# Bowhunting During Youth Gun Season



## c. j. stone (Sep 24, 2006)

Can you? Do you have to wear hunter Orange? Someone told me this but couldn't quite find it in the regulations booklet,


----------



## Gills63 (Mar 29, 2012)

Yes you can hunt and I believe you have to wear orange

Outdoor Hub mobile, the outdoor information engine


----------



## Mad-Eye Moody (May 27, 2008)

Yes, you have to wear orange.


----------



## M.Magis (Apr 5, 2004)

Yes, and legal shooting time also ends at sunset.


----------



## ironman172 (Apr 12, 2009)

I thought this weekend was for youth only?? maybe that is with gun....but other (bow) is OK ??


----------



## M.Magis (Apr 5, 2004)

ironman172 said:


> I thought this weekend was for youth only?? maybe that is with gun....but other (bow) is OK ??


Yes, you can bow hunt. You just have to follow gun season rules as far as orange and shooting times.


----------



## Mad-Eye Moody (May 27, 2008)

M.Magis said:


> Yes, you can bow hunt. You just have to follow gun season rules as far as orange and shooting times.


Didn't realize that about shooting times. Thanks!


----------



## Bowhunter57 (Feb 9, 2011)

Page 7 of the 2012-2013 Hunting and Trapping Regulations:

*Hunter Orange Required*
Hunting any wild animal (except waterfowl) from 1/2 hour before sunrise to sunset during the youth deer gun season, deer gun season, deer gun weekend, the statewide muzzleloader deer season, and on designated areas during the early muzzleloader deer season is unlawful unless the hunter is visibly wearing a vest, coat, jacket, or coveralls that are either solid hunter orange or camoflage hunter orange. This requirement applies statewide on both public and private land.

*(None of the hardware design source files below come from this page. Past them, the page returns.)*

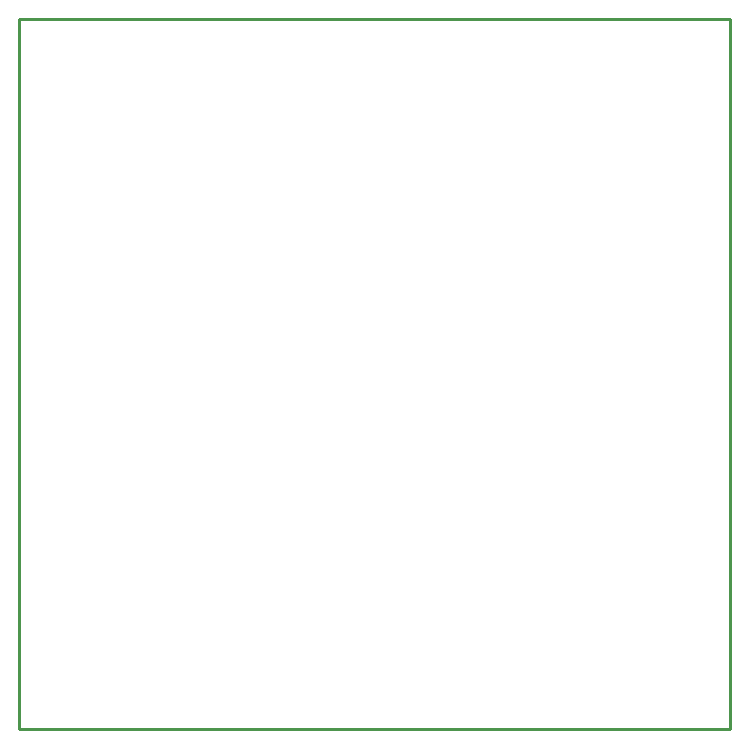
<source format=gko>
G04*
G04 #@! TF.GenerationSoftware,Altium Limited,Altium Designer,18.1.6 (161)*
G04*
G04 Layer_Color=16711935*
%FSLAX25Y25*%
%MOIN*%
G70*
G01*
G75*
%ADD10C,0.01000*%
D10*
X-394Y0D02*
Y236614D01*
X236614D01*
X235827Y0D02*
X236614D01*
Y236614D01*
X-394Y0D02*
X235827D01*
M02*

</source>
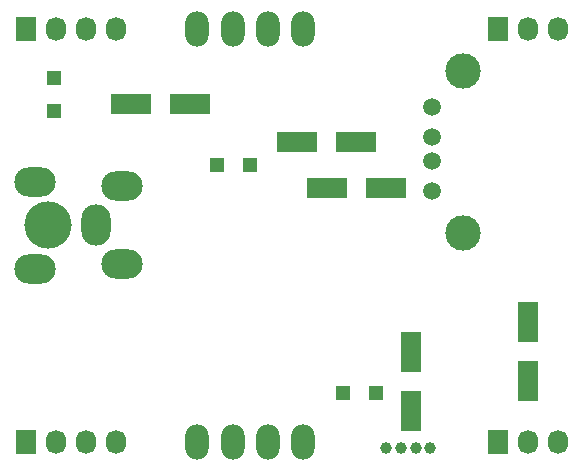
<source format=gbs>
G04 #@! TF.FileFunction,Soldermask,Bot*
%FSLAX46Y46*%
G04 Gerber Fmt 4.6, Leading zero omitted, Abs format (unit mm)*
G04 Created by KiCad (PCBNEW 4.0.2+dfsg1-stable) date tis 27 dec 2016 17:18:50*
%MOMM*%
G01*
G04 APERTURE LIST*
%ADD10C,0.100000*%
%ADD11C,1.501140*%
%ADD12C,2.999740*%
%ADD13R,3.500120X1.800860*%
%ADD14O,2.000000X3.000000*%
%ADD15R,1.800860X3.500120*%
%ADD16R,1.300000X1.300000*%
%ADD17R,1.727200X2.032000*%
%ADD18O,1.727200X2.032000*%
%ADD19C,1.000000*%
%ADD20O,3.500000X2.500000*%
%ADD21O,2.500000X3.500000*%
%ADD22C,4.000000*%
G04 APERTURE END LIST*
D10*
D11*
X166875880Y-94106140D03*
X166875880Y-96646140D03*
X166875880Y-98678140D03*
X166875880Y-101218140D03*
D12*
X169542880Y-91058140D03*
X169542880Y-104774140D03*
D13*
X158028640Y-101028500D03*
X163027360Y-101028500D03*
D14*
X153000000Y-87500000D03*
X156000000Y-87500000D03*
X150000000Y-87500000D03*
X147000000Y-87500000D03*
X150000000Y-122500000D03*
X153000000Y-122500000D03*
X147000000Y-122500000D03*
X156000000Y-122500000D03*
D15*
X165100000Y-114848640D03*
X165100000Y-119847360D03*
D13*
X155488640Y-97078800D03*
X160487360Y-97078800D03*
X141391640Y-93853000D03*
X146390360Y-93853000D03*
D16*
X159382000Y-118364000D03*
X162182000Y-118364000D03*
X148714000Y-99060000D03*
X151514000Y-99060000D03*
X134874000Y-94491000D03*
X134874000Y-91691000D03*
D15*
X175006000Y-112308640D03*
X175006000Y-117307360D03*
D17*
X132500000Y-87500000D03*
D18*
X135040000Y-87500000D03*
X137580000Y-87500000D03*
X140120000Y-87500000D03*
D17*
X132500000Y-122500000D03*
D18*
X135040000Y-122500000D03*
X137580000Y-122500000D03*
X140120000Y-122500000D03*
D19*
X166750000Y-123000000D03*
X165500000Y-123000000D03*
X163000000Y-123000000D03*
X164250000Y-123000000D03*
D17*
X172500000Y-122500000D03*
D18*
X175040000Y-122500000D03*
X177580000Y-122500000D03*
D17*
X172500000Y-87500000D03*
D18*
X175040000Y-87500000D03*
X177580000Y-87500000D03*
D20*
X133230000Y-107840000D03*
X133230000Y-100440000D03*
X140630000Y-100840000D03*
D21*
X138430000Y-104140000D03*
D20*
X140630000Y-107440000D03*
D22*
X134330000Y-104140000D03*
M02*

</source>
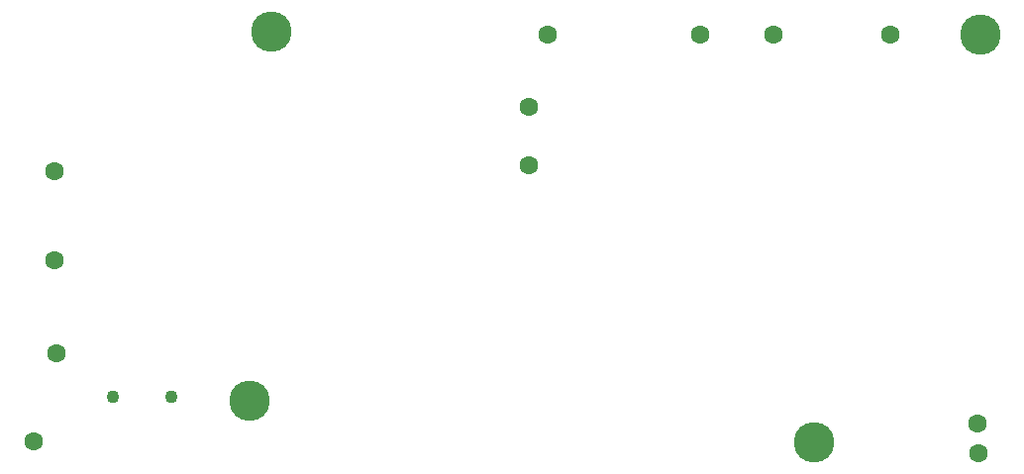
<source format=gbs>
G04*
G04 #@! TF.GenerationSoftware,Altium Limited,Altium Designer,23.4.1 (23)*
G04*
G04 Layer_Color=16711935*
%FSLAX44Y44*%
%MOMM*%
G71*
G04*
G04 #@! TF.SameCoordinates,A62261B1-4730-41BB-8F10-B985FF82E821*
G04*
G04*
G04 #@! TF.FilePolarity,Negative*
G04*
G01*
G75*
%ADD46C,1.6000*%
%ADD47C,1.1000*%
%ADD48C,3.4600*%
D46*
X39370Y195580D02*
D03*
Y271780D02*
D03*
X461010Y388620D02*
D03*
X591010D02*
D03*
X444500Y326390D02*
D03*
Y276390D02*
D03*
X829040Y30480D02*
D03*
X828040Y55880D02*
D03*
X754050Y388620D02*
D03*
X654050D02*
D03*
X21590Y40640D02*
D03*
X40590Y115640D02*
D03*
D47*
X89300Y78740D02*
D03*
X139300D02*
D03*
D48*
X688340Y39370D02*
D03*
X830580Y388620D02*
D03*
X224790Y391160D02*
D03*
X205740Y74930D02*
D03*
M02*

</source>
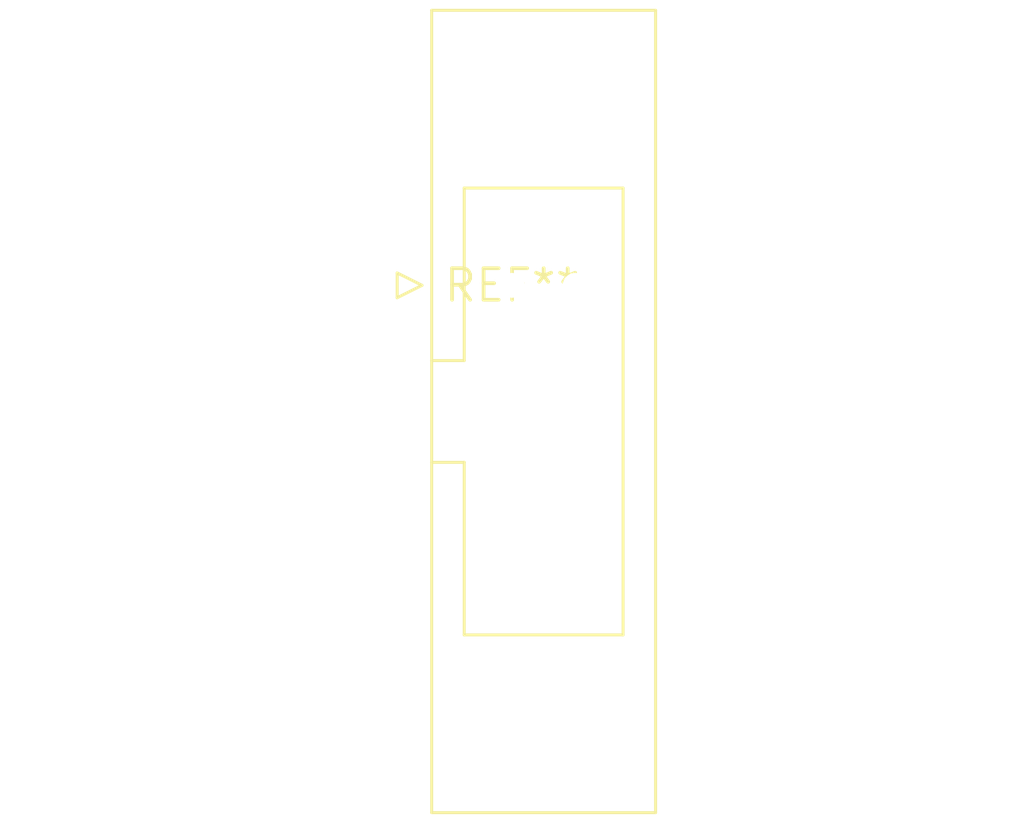
<source format=kicad_pcb>
(kicad_pcb (version 20240108) (generator pcbnew)

  (general
    (thickness 1.6)
  )

  (paper "A4")
  (layers
    (0 "F.Cu" signal)
    (31 "B.Cu" signal)
    (32 "B.Adhes" user "B.Adhesive")
    (33 "F.Adhes" user "F.Adhesive")
    (34 "B.Paste" user)
    (35 "F.Paste" user)
    (36 "B.SilkS" user "B.Silkscreen")
    (37 "F.SilkS" user "F.Silkscreen")
    (38 "B.Mask" user)
    (39 "F.Mask" user)
    (40 "Dwgs.User" user "User.Drawings")
    (41 "Cmts.User" user "User.Comments")
    (42 "Eco1.User" user "User.Eco1")
    (43 "Eco2.User" user "User.Eco2")
    (44 "Edge.Cuts" user)
    (45 "Margin" user)
    (46 "B.CrtYd" user "B.Courtyard")
    (47 "F.CrtYd" user "F.Courtyard")
    (48 "B.Fab" user)
    (49 "F.Fab" user)
    (50 "User.1" user)
    (51 "User.2" user)
    (52 "User.3" user)
    (53 "User.4" user)
    (54 "User.5" user)
    (55 "User.6" user)
    (56 "User.7" user)
    (57 "User.8" user)
    (58 "User.9" user)
  )

  (setup
    (pad_to_mask_clearance 0)
    (pcbplotparams
      (layerselection 0x00010fc_ffffffff)
      (plot_on_all_layers_selection 0x0000000_00000000)
      (disableapertmacros false)
      (usegerberextensions false)
      (usegerberattributes false)
      (usegerberadvancedattributes false)
      (creategerberjobfile false)
      (dashed_line_dash_ratio 12.000000)
      (dashed_line_gap_ratio 3.000000)
      (svgprecision 4)
      (plotframeref false)
      (viasonmask false)
      (mode 1)
      (useauxorigin false)
      (hpglpennumber 1)
      (hpglpenspeed 20)
      (hpglpendiameter 15.000000)
      (dxfpolygonmode false)
      (dxfimperialunits false)
      (dxfusepcbnewfont false)
      (psnegative false)
      (psa4output false)
      (plotreference false)
      (plotvalue false)
      (plotinvisibletext false)
      (sketchpadsonfab false)
      (subtractmaskfromsilk false)
      (outputformat 1)
      (mirror false)
      (drillshape 1)
      (scaleselection 1)
      (outputdirectory "")
    )
  )

  (net 0 "")

  (footprint "IDC-Header_2x05_P2.54mm_Latch_Vertical" (layer "F.Cu") (at 0 0))

)

</source>
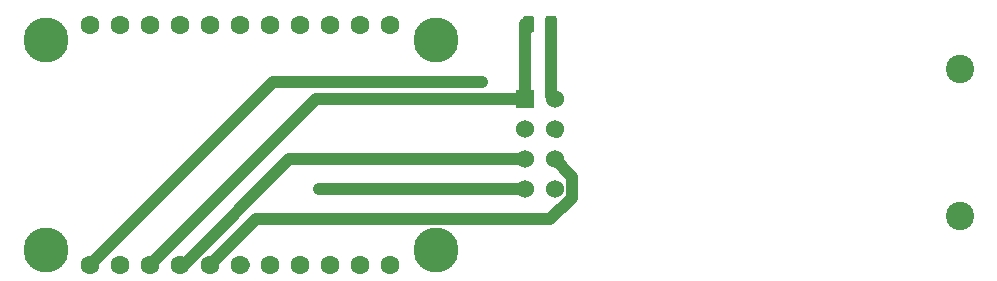
<source format=gbr>
%TF.GenerationSoftware,KiCad,Pcbnew,(5.1.8)-1*%
%TF.CreationDate,2021-03-07T23:02:04+01:00*%
%TF.ProjectId,Telemetry_receiver,54656c65-6d65-4747-9279-5f7265636569,rev?*%
%TF.SameCoordinates,Original*%
%TF.FileFunction,Copper,L1,Top*%
%TF.FilePolarity,Positive*%
%FSLAX46Y46*%
G04 Gerber Fmt 4.6, Leading zero omitted, Abs format (unit mm)*
G04 Created by KiCad (PCBNEW (5.1.8)-1) date 2021-03-07 23:02:04*
%MOMM*%
%LPD*%
G01*
G04 APERTURE LIST*
%TA.AperFunction,ComponentPad*%
%ADD10C,2.400000*%
%TD*%
%TA.AperFunction,ComponentPad*%
%ADD11C,1.600000*%
%TD*%
%TA.AperFunction,ComponentPad*%
%ADD12C,3.800000*%
%TD*%
%TA.AperFunction,ComponentPad*%
%ADD13C,1.524000*%
%TD*%
%TA.AperFunction,ComponentPad*%
%ADD14R,1.524000X1.524000*%
%TD*%
%TA.AperFunction,ViaPad*%
%ADD15C,0.800000*%
%TD*%
%TA.AperFunction,Conductor*%
%ADD16C,1.000000*%
%TD*%
G04 APERTURE END LIST*
D10*
%TO.P, ,1*%
%TO.N,N/C*%
X205740000Y-97790000D03*
%TD*%
%TO.P, ,1*%
%TO.N,N/C*%
X205740000Y-110236000D03*
%TD*%
D11*
%TO.P,U1,0*%
%TO.N,Net-(C100nF1-Pad1)*%
X132115000Y-114345000D03*
%TO.P,U1,21*%
%TO.N,Net-(U1-Pad21)*%
X132115000Y-94025000D03*
%TO.P,U1,1*%
%TO.N,Net-(U1-Pad1)*%
X134655000Y-114345000D03*
%TO.P,U1,2*%
%TO.N,Net-(C100nF1-Pad2)*%
X137195000Y-114345000D03*
%TO.P,U1,3*%
%TO.N,Net-(U1-Pad3)*%
X139735000Y-114345000D03*
%TO.P,U1,4*%
%TO.N,Net-(U1-Pad4)*%
X142275000Y-114345000D03*
%TO.P,U1,5*%
%TO.N,Net-(U1-Pad5)*%
X144815000Y-114345000D03*
%TO.P,U1,6*%
%TO.N,Net-(U1-Pad6)*%
X147355000Y-114345000D03*
%TO.P,U1,7*%
%TO.N,Net-(U1-Pad7)*%
X149895000Y-114345000D03*
%TO.P,U1,8*%
%TO.N,Net-(U1-Pad8)*%
X152435000Y-114345000D03*
%TO.P,U1,9*%
%TO.N,Net-(U1-Pad9)*%
X154975000Y-114345000D03*
%TO.P,U1,10*%
%TO.N,Net-(U1-Pad10)*%
X157515000Y-114345000D03*
%TO.P,U1,11*%
%TO.N,Net-(U1-Pad11)*%
X157515000Y-94025000D03*
%TO.P,U1,12*%
%TO.N,Net-(U1-Pad12)*%
X154975000Y-94025000D03*
%TO.P,U1,13*%
%TO.N,Net-(U1-Pad13)*%
X152435000Y-94025000D03*
%TO.P,U1,14*%
%TO.N,Net-(U1-Pad14)*%
X149895000Y-94025000D03*
%TO.P,U1,15*%
%TO.N,Net-(U1-Pad15)*%
X147355000Y-94025000D03*
%TO.P,U1,16*%
%TO.N,Net-(U1-Pad16)*%
X144815000Y-94025000D03*
%TO.P,U1,17*%
%TO.N,Net-(U1-Pad17)*%
X142275000Y-94025000D03*
%TO.P,U1,18*%
%TO.N,Net-(U1-Pad18)*%
X139735000Y-94025000D03*
%TO.P,U1,19*%
%TO.N,Net-(U1-Pad19)*%
X137195000Y-94025000D03*
%TO.P,U1,20*%
%TO.N,Net-(U1-Pad20)*%
X134655000Y-94025000D03*
D12*
%TO.P,U1,25*%
%TO.N,N/C*%
X128393000Y-95295000D03*
%TO.P,U1,22*%
X128393000Y-113075000D03*
%TO.P,U1,23*%
X161413000Y-113075000D03*
%TO.P,U1,24*%
X161413000Y-95295000D03*
%TD*%
D13*
%TO.P,U2,8*%
%TO.N,Net-(U1-Pad8)*%
X171450000Y-107950000D03*
%TO.P,U2,7*%
%TO.N,Net-(U1-Pad5)*%
X168910000Y-107950000D03*
%TO.P,U2,6*%
%TO.N,Net-(U1-Pad4)*%
X171450000Y-105410000D03*
%TO.P,U2,5*%
%TO.N,Net-(U1-Pad3)*%
X168910000Y-105410000D03*
%TO.P,U2,4*%
%TO.N,Net-(U1-Pad6)*%
X171450000Y-102870000D03*
%TO.P,U2,3*%
%TO.N,Net-(U1-Pad7)*%
X168910000Y-102870000D03*
%TO.P,U2,2*%
%TO.N,Net-(C100nF1-Pad1)*%
X171450000Y-100330000D03*
D14*
%TO.P,U2,1*%
%TO.N,Net-(C100nF1-Pad2)*%
X168910000Y-100330000D03*
%TD*%
%TO.P,C100nF1,2*%
%TO.N,Net-(C100nF1-Pad2)*%
%TA.AperFunction,SMDPad,CuDef*%
G36*
G01*
X169730000Y-93505000D02*
X169730000Y-94455000D01*
G75*
G02*
X169480000Y-94705000I-250000J0D01*
G01*
X168980000Y-94705000D01*
G75*
G02*
X168730000Y-94455000I0J250000D01*
G01*
X168730000Y-93505000D01*
G75*
G02*
X168980000Y-93255000I250000J0D01*
G01*
X169480000Y-93255000D01*
G75*
G02*
X169730000Y-93505000I0J-250000D01*
G01*
G37*
%TD.AperFunction*%
%TO.P,C100nF1,1*%
%TO.N,Net-(C100nF1-Pad1)*%
%TA.AperFunction,SMDPad,CuDef*%
G36*
G01*
X171630000Y-93505000D02*
X171630000Y-94455000D01*
G75*
G02*
X171380000Y-94705000I-250000J0D01*
G01*
X170880000Y-94705000D01*
G75*
G02*
X170630000Y-94455000I0J250000D01*
G01*
X170630000Y-93505000D01*
G75*
G02*
X170880000Y-93255000I250000J0D01*
G01*
X171380000Y-93255000D01*
G75*
G02*
X171630000Y-93505000I0J-250000D01*
G01*
G37*
%TD.AperFunction*%
%TD*%
D15*
%TO.N,Net-(C100nF1-Pad1)*%
X165292001Y-98867999D03*
%TO.N,Net-(U1-Pad5)*%
X151765000Y-107950000D03*
%TD*%
D16*
%TO.N,Net-(C100nF1-Pad2)*%
X151210000Y-100330000D02*
X137195000Y-114345000D01*
X168910000Y-100330000D02*
X151210000Y-100330000D01*
X168910000Y-100330000D02*
X168910000Y-93980000D01*
%TO.N,Net-(C100nF1-Pad1)*%
X171130000Y-100010000D02*
X171450000Y-100330000D01*
X171130000Y-93980000D02*
X171130000Y-100010000D01*
X147592001Y-98867999D02*
X132115000Y-114345000D01*
X165292001Y-98867999D02*
X147592001Y-98867999D01*
%TO.N,Net-(U1-Pad3)*%
X140054998Y-114345000D02*
X139735000Y-114345000D01*
X148989998Y-105410000D02*
X140054998Y-114345000D01*
X168910000Y-105410000D02*
X148989998Y-105410000D01*
%TO.N,Net-(U1-Pad4)*%
X146145001Y-110474999D02*
X142275000Y-114345000D01*
X171088763Y-110474999D02*
X146145001Y-110474999D01*
X172912001Y-108651761D02*
X171088763Y-110474999D01*
X172912001Y-106872001D02*
X172912001Y-108651761D01*
X171450000Y-105410000D02*
X172912001Y-106872001D01*
%TO.N,Net-(U1-Pad5)*%
X145134998Y-114345000D02*
X144815000Y-114345000D01*
X168910000Y-107950000D02*
X151765000Y-107950000D01*
X151765000Y-107950000D02*
X151529998Y-107950000D01*
%TO.N,Net-(U1-Pad6)*%
X171632500Y-103129300D02*
X171450000Y-102870000D01*
%TO.N,Net-(U1-Pad7)*%
X149895000Y-114345000D02*
X149907300Y-114337600D01*
%TD*%
M02*

</source>
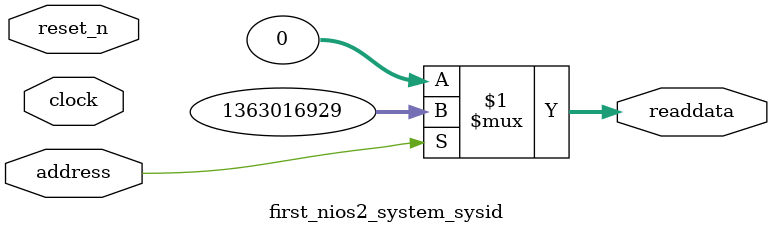
<source format=v>

`timescale 1ns / 1ps
// synthesis translate_on

// turn off superfluous verilog processor warnings 
// altera message_level Level1 
// altera message_off 10034 10035 10036 10037 10230 10240 10030 

module first_nios2_system_sysid (
               // inputs:
                address,
                clock,
                reset_n,

               // outputs:
                readdata
             )
;

  output  [ 31: 0] readdata;
  input            address;
  input            clock;
  input            reset_n;

  wire    [ 31: 0] readdata;
  //control_slave, which is an e_avalon_slave
  assign readdata = address ? 1363016929 : 0;

endmodule




</source>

You'd be surprised at how many people don't read the regulations that are provided for free with hunting/trapping licenses. Therefore the fines. 
Bowhunter57


----------



## The Solution (Nov 15, 2010)

Per bowhunter57 post if I read It correctly you can still hunt 1/2 hour beyond sunset.

posted using Outdoor Hub Campfire


----------



## FISHIN 2 (Jun 22, 2005)

The Solution said:


> Per bowhunter57 post if I read It correctly you can still hunt 1/2 hour beyond sunset.
> 
> posted using Outdoor Hub Campfire


Till sunset only. You must follow the firearm rules hunting anything during a gun season, including orange, and it is cool to see all those guys in a tree stand wearing bright orange, kinda Christmassy !!!


----------



## The Solution (Nov 15, 2010)

I misread boehunter57 post

posted using Outdoor Hub Campfire


----------



## FISHIN 2 (Jun 22, 2005)

On page 13 of the regs book, it states , bow hunters CAN hunt till 1/2 hr after sunset, but, it only says that during youth season.


----------



## M.Magis (Apr 5, 2004)

FISHIN 2 said:


> On page 13 of the regs book, it states , bow hunters CAN hunt till 1/2 hr after sunset, but, it only says that during youth season.



You're right, I don't know when they changed that, but I missed it. Here's the quote:


> Archery deer hunters may hunt until 1/2 hour after sunset during the youth deer gun season and are required to wear hunter orange.


----------



## buckeyebowman (Feb 24, 2012)

I remember well the very first youth deer gun season. I walked into a public hunting area, with my bow, in full camo. I seemed to detect orange clad figures hiding in the thickets, and couldn't quite figure it out. Then, a little over half way to my spot I realized, "Holy crap! It's youth gun season!" Talk about having goose bumps!


----------